Mr. Blair called a settlement between Israel and the Palestinians “the core” of the broader effort for peace, followed by a renewed effort to resolve differences over Lebanon.

Criticizing Iran’s leadership, he said, “They help the most extreme elements of Hamas in Palestine, Hezbollah in Lebanon, Shia militia in Iraq.” He repeated a call he made in July for Western powers to “offer Iran a clear strategic choice” to help Middle East peace efforts, withdraw support for “terrorism in Lebanon or Iraq” and abide by international nuclear obligations.

In advance of his speech, British newspapers and official leaks of the address had suggested that Mr. Blair would seek a new compact with both Syria and Iran as potential interlocutors for Middle East peace. But a British official, who spoke on condition of anonymity under civil service rules, said Mr. Blair did not wish to give the impression “that there is some big strategic shift going on” because Britain had always “had a policy of engagement with” Syria and Iran.

Des Browne, defense secretary of Britain, told the BBC on Monday, “Change has been under way for some time now and it distorts the reality to suggest that that change is predicated upon a change in American politics.”

Britain, with France and Germany, has played a central role spearheading European efforts, in tandem with the United States, to curb Iran’s nuclear ambitions. Mr. Blair sent his chief foreign policy adviser, Sir Nigel Sheinwald, on an unannounced visit to Syria last month, apparently to sound out the leadership there on its readiness to promote settlement efforts.

Mr. Blair also dwelt on his close support for the United States in Iraq, an alliance that has cost him much of the popularity he had when he took power in 1997. “We need America; that is a fact,” he said.

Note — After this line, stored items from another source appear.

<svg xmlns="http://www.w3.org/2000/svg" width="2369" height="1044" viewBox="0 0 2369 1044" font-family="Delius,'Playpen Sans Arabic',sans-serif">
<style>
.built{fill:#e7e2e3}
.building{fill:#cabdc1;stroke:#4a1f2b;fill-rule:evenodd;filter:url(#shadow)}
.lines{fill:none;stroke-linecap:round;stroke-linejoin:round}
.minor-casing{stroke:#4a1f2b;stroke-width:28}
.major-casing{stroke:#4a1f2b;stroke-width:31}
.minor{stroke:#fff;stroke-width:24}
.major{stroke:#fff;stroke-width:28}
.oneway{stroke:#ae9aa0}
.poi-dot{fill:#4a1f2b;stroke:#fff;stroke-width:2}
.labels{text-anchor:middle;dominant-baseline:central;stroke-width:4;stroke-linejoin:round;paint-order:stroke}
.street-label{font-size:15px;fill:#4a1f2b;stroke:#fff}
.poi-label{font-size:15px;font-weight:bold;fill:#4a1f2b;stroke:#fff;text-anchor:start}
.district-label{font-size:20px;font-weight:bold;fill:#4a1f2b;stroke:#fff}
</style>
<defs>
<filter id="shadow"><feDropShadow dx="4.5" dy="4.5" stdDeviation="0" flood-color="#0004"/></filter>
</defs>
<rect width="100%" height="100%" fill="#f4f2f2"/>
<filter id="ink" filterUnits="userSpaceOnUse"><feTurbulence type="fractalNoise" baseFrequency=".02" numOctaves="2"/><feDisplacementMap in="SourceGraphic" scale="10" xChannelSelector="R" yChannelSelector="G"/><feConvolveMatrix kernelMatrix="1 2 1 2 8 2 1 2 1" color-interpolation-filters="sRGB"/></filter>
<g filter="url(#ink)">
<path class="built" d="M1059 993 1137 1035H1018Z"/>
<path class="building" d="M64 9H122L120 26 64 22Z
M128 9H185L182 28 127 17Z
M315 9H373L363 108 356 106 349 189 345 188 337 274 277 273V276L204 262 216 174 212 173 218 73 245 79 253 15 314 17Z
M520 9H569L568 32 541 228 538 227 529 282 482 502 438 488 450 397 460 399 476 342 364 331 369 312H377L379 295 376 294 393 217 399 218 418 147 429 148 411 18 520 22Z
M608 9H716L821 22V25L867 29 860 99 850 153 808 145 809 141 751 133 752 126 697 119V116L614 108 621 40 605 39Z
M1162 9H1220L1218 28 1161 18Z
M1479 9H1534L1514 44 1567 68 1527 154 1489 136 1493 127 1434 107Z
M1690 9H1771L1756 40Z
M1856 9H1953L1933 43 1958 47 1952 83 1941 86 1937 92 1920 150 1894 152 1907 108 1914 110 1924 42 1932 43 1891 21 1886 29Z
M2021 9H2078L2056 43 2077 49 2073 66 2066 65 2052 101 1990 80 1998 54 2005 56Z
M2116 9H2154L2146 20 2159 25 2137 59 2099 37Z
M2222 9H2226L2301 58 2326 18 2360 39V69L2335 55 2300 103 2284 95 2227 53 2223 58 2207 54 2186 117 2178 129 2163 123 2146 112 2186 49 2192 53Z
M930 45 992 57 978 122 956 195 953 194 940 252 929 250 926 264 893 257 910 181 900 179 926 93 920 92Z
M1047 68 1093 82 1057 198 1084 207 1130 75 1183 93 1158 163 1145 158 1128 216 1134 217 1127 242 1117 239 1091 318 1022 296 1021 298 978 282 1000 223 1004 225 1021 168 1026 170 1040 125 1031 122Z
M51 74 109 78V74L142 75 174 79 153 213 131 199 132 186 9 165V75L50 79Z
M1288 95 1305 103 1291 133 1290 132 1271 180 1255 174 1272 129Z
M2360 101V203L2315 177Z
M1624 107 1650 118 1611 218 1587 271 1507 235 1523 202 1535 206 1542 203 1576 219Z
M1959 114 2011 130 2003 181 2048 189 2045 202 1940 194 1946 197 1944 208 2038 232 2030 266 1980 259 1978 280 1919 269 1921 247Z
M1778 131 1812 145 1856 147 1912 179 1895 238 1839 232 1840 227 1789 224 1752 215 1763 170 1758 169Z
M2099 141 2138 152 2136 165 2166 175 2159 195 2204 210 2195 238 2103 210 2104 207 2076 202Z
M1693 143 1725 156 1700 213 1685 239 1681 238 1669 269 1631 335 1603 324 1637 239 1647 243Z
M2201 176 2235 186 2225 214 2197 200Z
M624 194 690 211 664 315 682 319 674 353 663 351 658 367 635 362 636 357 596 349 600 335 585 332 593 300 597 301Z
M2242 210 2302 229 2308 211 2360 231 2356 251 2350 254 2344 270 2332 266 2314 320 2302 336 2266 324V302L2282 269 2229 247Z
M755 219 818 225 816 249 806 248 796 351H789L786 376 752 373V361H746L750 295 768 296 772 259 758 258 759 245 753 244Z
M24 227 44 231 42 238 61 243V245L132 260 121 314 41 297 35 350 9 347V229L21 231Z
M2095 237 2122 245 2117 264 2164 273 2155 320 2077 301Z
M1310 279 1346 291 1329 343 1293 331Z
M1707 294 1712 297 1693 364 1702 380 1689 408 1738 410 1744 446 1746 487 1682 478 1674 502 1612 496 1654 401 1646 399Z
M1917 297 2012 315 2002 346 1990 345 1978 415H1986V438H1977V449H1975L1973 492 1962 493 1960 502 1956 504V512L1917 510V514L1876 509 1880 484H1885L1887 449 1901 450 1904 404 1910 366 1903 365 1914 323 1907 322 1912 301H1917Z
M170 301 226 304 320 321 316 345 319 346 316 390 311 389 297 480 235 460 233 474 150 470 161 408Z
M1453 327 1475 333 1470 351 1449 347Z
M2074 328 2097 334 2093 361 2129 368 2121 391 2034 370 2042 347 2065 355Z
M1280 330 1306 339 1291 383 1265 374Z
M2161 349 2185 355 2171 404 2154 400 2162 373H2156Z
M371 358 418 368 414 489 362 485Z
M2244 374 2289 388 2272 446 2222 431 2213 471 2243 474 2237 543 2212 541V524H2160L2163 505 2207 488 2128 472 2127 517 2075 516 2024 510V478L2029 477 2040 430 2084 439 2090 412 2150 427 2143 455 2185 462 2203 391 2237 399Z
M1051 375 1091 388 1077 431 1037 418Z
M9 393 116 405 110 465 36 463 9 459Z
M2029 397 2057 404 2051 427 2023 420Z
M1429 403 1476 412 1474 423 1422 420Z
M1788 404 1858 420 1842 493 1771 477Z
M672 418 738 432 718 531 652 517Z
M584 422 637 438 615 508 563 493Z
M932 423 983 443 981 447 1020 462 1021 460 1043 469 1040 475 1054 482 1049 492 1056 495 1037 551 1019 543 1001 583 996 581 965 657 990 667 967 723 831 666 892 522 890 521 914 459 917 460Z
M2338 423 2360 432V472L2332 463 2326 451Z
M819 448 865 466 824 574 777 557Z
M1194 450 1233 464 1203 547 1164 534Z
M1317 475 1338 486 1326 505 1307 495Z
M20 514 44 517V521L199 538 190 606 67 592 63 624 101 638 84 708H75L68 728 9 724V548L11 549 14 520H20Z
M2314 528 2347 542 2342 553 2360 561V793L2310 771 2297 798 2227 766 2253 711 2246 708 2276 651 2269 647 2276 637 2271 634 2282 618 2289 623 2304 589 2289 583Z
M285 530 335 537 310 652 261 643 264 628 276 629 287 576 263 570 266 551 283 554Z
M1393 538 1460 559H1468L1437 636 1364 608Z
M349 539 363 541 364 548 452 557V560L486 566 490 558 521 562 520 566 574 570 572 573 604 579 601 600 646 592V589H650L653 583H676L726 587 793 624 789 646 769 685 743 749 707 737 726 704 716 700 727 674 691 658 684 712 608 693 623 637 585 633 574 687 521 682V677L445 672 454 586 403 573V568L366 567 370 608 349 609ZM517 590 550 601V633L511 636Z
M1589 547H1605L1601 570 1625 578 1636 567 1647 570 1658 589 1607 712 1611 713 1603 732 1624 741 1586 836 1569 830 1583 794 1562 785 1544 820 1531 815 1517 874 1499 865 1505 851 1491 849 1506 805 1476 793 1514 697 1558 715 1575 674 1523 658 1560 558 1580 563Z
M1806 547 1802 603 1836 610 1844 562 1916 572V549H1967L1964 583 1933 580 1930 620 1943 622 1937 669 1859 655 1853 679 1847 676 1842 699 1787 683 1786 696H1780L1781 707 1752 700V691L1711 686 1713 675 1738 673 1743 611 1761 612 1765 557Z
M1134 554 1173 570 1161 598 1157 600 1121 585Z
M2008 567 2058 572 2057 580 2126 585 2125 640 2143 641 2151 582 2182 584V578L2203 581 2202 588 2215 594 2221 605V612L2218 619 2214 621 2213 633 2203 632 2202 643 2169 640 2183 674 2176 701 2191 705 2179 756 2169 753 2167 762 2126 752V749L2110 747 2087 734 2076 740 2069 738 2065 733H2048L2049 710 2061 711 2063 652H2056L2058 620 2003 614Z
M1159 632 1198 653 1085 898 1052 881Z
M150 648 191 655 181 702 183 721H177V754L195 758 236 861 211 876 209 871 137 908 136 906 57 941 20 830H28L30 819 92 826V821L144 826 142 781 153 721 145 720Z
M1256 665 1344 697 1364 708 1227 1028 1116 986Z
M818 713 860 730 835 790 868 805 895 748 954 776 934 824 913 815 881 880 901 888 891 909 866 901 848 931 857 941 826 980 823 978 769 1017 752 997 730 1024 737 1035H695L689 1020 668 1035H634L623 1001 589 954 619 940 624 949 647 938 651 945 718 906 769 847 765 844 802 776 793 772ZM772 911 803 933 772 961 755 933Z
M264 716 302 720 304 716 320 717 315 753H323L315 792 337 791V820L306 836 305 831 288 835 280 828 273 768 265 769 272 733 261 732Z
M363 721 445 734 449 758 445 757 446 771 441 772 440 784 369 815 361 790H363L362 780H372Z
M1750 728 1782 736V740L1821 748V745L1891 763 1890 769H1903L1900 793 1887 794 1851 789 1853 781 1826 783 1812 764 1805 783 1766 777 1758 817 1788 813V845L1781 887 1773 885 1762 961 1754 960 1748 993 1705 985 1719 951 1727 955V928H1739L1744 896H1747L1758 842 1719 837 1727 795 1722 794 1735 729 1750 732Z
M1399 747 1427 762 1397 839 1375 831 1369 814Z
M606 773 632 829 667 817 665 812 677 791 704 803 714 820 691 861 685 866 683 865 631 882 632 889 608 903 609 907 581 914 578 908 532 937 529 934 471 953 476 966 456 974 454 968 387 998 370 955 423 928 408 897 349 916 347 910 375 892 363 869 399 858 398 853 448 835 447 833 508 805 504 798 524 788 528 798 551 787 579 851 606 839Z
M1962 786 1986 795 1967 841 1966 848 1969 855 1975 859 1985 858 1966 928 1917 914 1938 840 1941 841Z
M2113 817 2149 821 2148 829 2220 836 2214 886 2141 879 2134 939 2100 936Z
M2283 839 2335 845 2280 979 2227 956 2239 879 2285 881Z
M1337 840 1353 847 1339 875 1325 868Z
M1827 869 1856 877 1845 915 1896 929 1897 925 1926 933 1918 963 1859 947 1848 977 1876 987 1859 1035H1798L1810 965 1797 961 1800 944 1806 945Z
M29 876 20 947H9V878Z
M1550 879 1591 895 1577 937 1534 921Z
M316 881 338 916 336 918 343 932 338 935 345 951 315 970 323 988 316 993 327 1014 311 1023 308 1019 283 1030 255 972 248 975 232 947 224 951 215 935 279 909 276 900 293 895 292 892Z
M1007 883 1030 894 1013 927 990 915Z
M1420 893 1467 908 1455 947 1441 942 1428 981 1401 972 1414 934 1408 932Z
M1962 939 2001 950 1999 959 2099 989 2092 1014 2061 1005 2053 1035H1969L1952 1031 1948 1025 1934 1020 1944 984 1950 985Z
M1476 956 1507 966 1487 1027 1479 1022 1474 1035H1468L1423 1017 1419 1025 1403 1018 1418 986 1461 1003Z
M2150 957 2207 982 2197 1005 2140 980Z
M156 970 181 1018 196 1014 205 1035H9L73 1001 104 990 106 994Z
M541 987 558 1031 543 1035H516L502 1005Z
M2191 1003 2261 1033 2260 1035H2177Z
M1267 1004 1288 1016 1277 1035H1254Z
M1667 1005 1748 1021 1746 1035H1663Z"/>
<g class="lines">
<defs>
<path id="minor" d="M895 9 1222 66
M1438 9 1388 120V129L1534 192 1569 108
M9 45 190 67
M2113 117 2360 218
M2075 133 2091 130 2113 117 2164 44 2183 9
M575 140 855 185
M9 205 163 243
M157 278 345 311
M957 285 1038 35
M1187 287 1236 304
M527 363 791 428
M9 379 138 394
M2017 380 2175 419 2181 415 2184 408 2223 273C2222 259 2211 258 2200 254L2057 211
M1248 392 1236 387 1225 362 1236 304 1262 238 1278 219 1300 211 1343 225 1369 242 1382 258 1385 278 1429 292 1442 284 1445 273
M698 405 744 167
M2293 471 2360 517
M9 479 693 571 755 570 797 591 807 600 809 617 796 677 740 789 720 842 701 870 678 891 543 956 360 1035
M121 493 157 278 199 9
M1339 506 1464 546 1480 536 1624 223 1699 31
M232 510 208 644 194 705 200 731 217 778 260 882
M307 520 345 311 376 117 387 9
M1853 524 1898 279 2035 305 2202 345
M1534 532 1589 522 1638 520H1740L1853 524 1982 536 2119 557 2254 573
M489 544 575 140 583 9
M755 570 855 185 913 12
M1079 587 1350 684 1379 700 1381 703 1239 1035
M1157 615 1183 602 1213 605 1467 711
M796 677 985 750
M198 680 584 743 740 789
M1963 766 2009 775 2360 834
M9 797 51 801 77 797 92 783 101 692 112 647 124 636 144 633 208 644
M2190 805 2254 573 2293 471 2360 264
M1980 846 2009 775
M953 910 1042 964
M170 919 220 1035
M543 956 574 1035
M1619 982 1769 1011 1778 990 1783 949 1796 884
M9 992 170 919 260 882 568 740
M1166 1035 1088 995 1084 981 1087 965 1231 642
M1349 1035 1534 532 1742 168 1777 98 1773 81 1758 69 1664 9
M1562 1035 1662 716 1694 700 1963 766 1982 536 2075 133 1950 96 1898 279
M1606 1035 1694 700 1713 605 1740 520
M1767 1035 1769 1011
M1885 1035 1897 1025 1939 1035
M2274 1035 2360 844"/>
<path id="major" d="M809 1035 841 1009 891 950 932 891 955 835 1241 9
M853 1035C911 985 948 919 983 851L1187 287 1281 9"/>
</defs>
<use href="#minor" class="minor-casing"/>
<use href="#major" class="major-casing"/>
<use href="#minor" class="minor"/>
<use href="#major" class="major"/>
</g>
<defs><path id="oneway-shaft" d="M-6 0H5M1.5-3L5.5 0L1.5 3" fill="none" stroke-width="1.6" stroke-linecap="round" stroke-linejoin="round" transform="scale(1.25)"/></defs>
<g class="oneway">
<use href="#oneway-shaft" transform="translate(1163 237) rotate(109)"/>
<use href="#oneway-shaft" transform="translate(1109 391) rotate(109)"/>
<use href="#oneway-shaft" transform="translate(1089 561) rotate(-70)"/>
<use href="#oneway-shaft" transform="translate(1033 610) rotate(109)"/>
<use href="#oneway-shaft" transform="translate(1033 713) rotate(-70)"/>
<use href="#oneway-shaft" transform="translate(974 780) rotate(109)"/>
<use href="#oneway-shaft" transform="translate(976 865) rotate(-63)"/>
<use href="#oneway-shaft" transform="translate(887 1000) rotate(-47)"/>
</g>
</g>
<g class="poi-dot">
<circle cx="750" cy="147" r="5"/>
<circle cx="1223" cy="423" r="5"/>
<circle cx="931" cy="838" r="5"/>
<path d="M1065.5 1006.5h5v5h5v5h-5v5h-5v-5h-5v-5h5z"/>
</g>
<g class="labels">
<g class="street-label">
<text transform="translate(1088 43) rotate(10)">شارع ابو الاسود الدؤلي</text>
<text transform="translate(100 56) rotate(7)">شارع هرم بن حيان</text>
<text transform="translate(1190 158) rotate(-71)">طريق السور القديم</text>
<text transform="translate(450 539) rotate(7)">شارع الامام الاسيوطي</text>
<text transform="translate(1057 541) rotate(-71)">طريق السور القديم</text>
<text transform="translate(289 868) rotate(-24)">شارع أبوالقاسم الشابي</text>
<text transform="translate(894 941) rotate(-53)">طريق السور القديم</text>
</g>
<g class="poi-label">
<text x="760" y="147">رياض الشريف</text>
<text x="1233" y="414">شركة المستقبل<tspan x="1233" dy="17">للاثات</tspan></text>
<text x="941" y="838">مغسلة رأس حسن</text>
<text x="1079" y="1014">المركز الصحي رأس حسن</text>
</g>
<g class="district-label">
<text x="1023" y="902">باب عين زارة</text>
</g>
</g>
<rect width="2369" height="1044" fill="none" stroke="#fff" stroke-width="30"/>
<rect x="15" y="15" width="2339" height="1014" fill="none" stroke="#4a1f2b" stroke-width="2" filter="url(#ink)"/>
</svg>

But he balanced his remarks with overtures toward the European Union, some of whose leaders have questioned Mr. Blair’s close ties to Mr. Bush.

“Our partnership with America and our membership of the European Union are precisely suited to Britain,” he said. “For that reason, it would be insane for us to give up either relationship.”

Mr. Blair is already under pressure from his own military to withdraw from Iraq. But calls by Democrats in the United States for new thinking on Iraq have unnerved some British politicians, who fear that a speedy American withdrawal would jeopardize British troops.

William Hague, the opposition Conservative Party spokesman on foreign affairs, said Monday, “It is very important that there is heavy British involvement in that reassessment, that it is not just an American process.”